### DESCRIPTION OF THE TASK
Show, in full, each line of the data that contains "Example".

# # #

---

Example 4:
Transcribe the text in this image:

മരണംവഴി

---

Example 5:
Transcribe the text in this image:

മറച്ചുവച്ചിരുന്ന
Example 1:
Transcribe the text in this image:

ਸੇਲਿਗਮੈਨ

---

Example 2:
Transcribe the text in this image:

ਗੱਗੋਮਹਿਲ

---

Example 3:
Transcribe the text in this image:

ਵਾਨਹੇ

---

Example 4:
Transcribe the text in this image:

# # #

### SOLVED PROBLEM
Example 4:
Example 5:
Example 1:
Example 2:
Example 3:
Example 4:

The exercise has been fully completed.